After weeks of barfing out a million denials covered in zesty sauce, Burger King finally admitted that if you ate a Whopper at one of their fine gourmet establishments in the UK, then you might’ve chewed on a ground up piece of the Black Stallion’s nipple. Sarah Jessica Parker just stared in horror at her half-eaten Whopper and cried out “AUNTIE?!!!” before dropping it and galloping away.
When the grocery chain Tesco and a bunch of other companies found out that they sold ground beef with horse and pig in it, Burger King shook their heads no and swore on a bushel of the King’s sweet potato curly pubes that all of their burgers are made with 100% beef. Even though BK’s meat came from the same plant where the horse-tainted beef was found, they still denied it. But then BK did their own DNA tests and found out that yup, there’s Seabiscuit in that shit. They pushed out this statement to The Guardian:
“Our independent DNA test results on product taken from restaurants were negative for any equine DNA. However, four samples recently taken from the Silvercrest plant have shown the presence of very small trace levels of equine DNA. Within the last 36 hours, we have established that Silvercrest used a small percentage of beef imported from a non-approved supplier in Poland. They promised to deliver 100% British and Irish beef patties and have not done so. This is a clear violation of our specifications, and we have terminated our relationship with them.

* **INFORMATION GIVEN**:

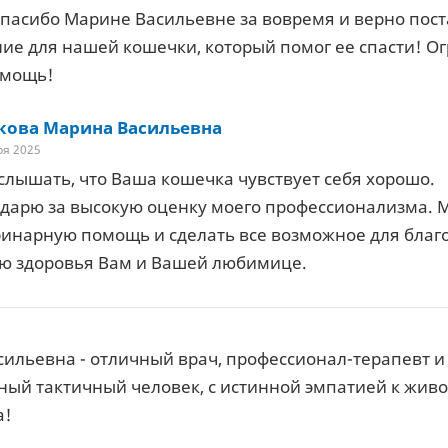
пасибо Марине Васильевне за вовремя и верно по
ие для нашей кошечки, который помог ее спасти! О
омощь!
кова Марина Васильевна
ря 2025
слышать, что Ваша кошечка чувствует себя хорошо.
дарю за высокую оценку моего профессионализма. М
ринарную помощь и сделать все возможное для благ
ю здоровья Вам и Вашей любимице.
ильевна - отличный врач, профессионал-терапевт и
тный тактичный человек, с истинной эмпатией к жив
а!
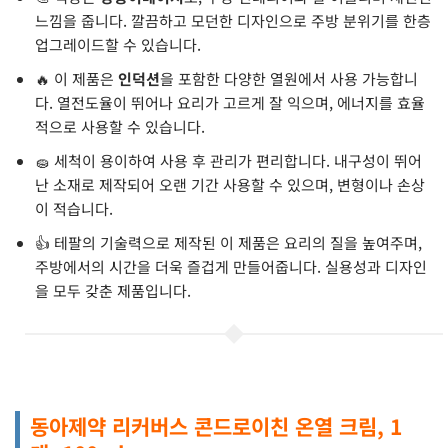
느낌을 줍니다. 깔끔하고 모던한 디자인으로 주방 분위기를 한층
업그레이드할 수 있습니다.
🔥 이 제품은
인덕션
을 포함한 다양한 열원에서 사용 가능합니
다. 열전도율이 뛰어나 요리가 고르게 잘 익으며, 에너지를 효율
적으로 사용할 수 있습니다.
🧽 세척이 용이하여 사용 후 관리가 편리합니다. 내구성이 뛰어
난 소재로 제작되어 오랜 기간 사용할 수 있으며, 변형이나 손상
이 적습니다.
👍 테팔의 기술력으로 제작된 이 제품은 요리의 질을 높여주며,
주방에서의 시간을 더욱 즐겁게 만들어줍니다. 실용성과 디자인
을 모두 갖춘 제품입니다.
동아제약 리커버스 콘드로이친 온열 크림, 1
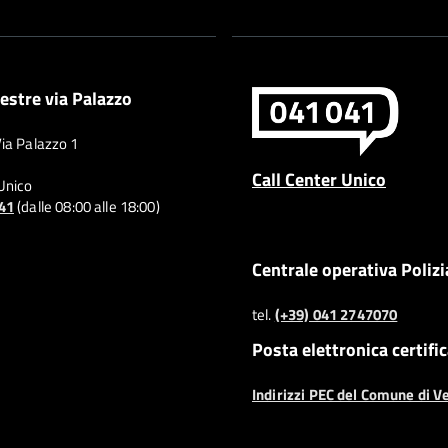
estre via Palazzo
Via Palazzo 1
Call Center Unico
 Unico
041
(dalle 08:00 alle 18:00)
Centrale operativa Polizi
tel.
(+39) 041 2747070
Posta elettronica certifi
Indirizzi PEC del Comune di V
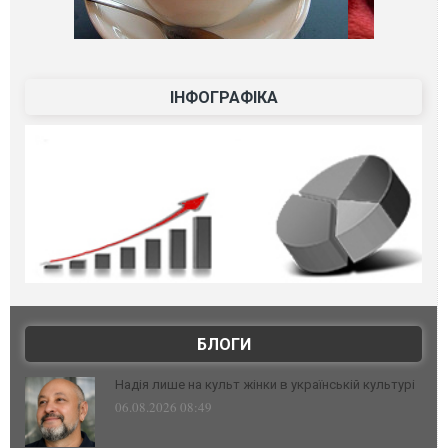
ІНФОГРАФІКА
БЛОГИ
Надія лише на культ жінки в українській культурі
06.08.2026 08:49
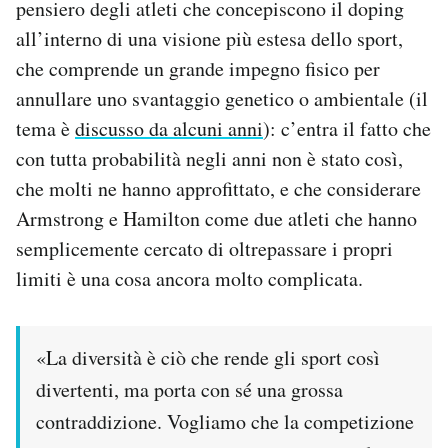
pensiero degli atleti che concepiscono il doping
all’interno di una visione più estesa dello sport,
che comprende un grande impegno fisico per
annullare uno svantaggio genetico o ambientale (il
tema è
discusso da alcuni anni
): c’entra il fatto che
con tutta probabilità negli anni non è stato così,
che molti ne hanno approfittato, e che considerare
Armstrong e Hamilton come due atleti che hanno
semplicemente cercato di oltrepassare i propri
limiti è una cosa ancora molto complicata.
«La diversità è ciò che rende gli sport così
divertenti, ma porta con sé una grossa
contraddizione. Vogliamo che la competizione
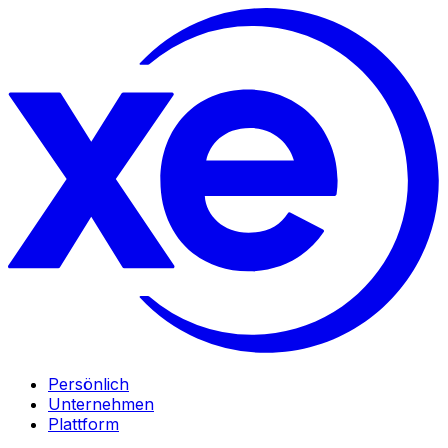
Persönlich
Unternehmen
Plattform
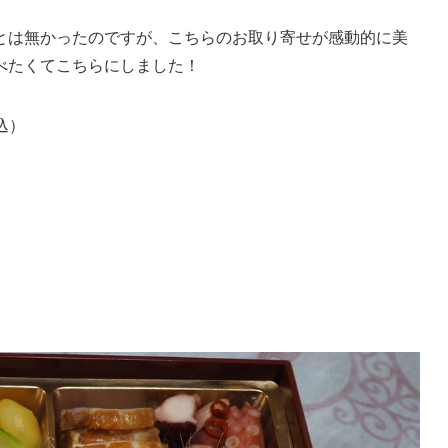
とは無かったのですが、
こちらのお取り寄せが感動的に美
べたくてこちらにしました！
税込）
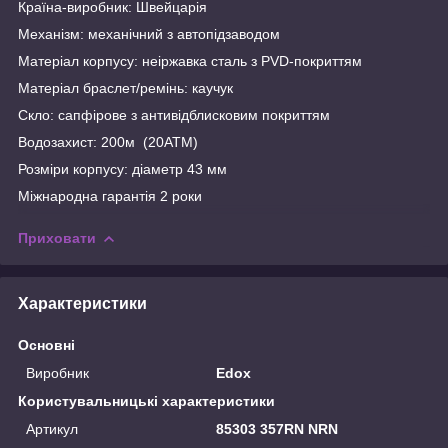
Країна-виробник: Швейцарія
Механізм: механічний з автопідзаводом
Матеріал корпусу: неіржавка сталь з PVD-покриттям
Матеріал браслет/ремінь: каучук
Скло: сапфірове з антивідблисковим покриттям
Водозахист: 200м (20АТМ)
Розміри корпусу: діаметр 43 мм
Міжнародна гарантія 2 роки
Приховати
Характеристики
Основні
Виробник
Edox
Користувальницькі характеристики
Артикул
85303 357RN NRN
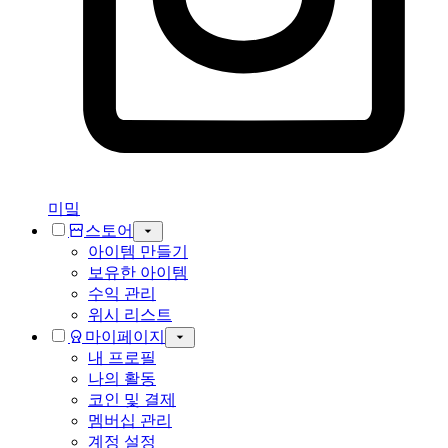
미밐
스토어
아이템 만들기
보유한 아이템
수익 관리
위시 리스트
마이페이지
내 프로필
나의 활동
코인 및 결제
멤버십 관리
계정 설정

--

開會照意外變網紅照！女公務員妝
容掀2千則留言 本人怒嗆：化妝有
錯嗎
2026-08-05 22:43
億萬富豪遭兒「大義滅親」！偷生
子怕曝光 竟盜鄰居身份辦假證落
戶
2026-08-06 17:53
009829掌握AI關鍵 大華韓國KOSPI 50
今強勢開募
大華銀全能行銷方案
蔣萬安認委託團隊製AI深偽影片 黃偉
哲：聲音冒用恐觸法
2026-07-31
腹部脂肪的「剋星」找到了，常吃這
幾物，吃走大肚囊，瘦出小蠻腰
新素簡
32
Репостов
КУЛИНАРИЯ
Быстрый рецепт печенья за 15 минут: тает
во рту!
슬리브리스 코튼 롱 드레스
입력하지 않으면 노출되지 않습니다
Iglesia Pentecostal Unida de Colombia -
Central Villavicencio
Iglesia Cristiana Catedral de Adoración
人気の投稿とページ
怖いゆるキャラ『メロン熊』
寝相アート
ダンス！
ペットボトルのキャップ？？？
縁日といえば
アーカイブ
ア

* **TASK BRIEF**: Pick up the article on Burger King's horse-meat admission after its final sentence and write what comes next.

* **OUTPUT FOR THIS TASK**:
[The company was] deeply troubled by the findings of our investigation and apologise to our guests, who trust us to source only the highest quality 100% beef burgers. Our supplier has failed us and in turn we have failed you”.
“The highest quality 100% beef burgers”? That is some charbroiled bullshittery right there. Who expects Kobe beef-like hamburgers when they go to Burger King? You know that when you go to BK you’re going to get the wrong stuff between two buns (Side note: “Wrong stuff between two buns” is what’s written on my medical file every time I go to the free clinic for a prostate check). I’m surprised that there’s more than just horse meat in there. I eat too much fast food and every time I eat that crap, I know that I probably just ate a patty made of worms, subway rats and coagulated chicken jelly. They’re allowed to call it beef because they get a cow to queef on it before they ship it off. I still eat it, it’s still delicious and it still makes my butt cry for mercy on the toilet.
So yeah, if you’ve eaten fast food, then I’m sure you’ve wrapped your mouth around a big piece of horse meat before. You sick Equus bitch.